Instructions for the task.
Collect every line of the material that contains the string "para". Case counts, so include only lines where the letters match in case.

"""

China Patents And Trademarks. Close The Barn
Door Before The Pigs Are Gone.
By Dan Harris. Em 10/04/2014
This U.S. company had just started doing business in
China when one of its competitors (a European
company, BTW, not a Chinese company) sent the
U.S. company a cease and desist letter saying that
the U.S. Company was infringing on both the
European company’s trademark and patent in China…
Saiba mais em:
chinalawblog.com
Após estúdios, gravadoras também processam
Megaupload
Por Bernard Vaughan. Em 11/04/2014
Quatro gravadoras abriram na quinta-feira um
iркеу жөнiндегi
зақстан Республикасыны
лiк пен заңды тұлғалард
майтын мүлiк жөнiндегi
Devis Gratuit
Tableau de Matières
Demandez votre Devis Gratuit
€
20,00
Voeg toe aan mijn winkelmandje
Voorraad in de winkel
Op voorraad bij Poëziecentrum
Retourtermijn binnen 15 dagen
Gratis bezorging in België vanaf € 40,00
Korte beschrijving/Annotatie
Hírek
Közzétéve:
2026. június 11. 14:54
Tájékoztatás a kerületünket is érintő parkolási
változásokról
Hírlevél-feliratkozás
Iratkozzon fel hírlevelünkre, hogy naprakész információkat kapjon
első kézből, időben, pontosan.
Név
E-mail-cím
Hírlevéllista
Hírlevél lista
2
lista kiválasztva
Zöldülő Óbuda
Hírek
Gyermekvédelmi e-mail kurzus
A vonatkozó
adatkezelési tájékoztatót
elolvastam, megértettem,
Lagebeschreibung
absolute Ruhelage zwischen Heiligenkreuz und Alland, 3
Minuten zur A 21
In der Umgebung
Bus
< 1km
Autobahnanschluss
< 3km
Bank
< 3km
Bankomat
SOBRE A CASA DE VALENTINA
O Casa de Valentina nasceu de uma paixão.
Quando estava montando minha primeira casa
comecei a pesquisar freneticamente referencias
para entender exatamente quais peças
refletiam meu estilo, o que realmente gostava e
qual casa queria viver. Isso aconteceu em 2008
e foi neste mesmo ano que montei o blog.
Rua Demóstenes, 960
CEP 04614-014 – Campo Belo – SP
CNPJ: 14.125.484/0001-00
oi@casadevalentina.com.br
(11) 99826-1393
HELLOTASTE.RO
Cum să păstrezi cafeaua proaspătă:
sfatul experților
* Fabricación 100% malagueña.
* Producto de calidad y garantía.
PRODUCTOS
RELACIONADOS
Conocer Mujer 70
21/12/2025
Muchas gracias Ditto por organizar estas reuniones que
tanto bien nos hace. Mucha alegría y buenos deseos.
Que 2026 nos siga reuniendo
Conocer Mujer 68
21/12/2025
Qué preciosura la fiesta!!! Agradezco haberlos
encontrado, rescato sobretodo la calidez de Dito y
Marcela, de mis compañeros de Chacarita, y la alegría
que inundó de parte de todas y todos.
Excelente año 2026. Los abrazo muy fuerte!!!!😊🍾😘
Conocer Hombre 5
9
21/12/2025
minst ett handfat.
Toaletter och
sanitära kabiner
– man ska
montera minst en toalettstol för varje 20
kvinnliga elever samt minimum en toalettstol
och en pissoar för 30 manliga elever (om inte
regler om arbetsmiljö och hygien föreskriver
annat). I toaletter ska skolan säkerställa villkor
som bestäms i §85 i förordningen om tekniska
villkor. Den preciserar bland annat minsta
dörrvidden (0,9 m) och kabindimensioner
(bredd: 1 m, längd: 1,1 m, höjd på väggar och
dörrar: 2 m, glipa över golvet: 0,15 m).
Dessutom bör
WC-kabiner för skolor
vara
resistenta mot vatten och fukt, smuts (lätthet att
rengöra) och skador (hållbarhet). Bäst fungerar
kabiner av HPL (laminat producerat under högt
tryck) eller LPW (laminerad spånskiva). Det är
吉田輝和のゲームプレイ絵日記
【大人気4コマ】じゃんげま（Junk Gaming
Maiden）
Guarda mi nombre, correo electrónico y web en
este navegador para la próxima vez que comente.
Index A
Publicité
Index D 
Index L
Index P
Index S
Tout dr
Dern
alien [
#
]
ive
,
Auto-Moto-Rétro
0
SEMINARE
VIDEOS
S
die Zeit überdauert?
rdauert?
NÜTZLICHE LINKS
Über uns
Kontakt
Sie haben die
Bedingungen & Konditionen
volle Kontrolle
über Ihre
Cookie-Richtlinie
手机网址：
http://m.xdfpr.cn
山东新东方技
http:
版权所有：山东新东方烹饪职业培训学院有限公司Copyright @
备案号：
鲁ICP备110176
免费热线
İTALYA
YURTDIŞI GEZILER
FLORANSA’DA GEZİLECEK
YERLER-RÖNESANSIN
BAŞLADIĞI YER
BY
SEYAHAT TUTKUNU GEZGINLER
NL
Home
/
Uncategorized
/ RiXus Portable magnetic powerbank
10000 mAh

"""

Task solution.
para entender exatamente quais peças
este navegador para la próxima vez que comente.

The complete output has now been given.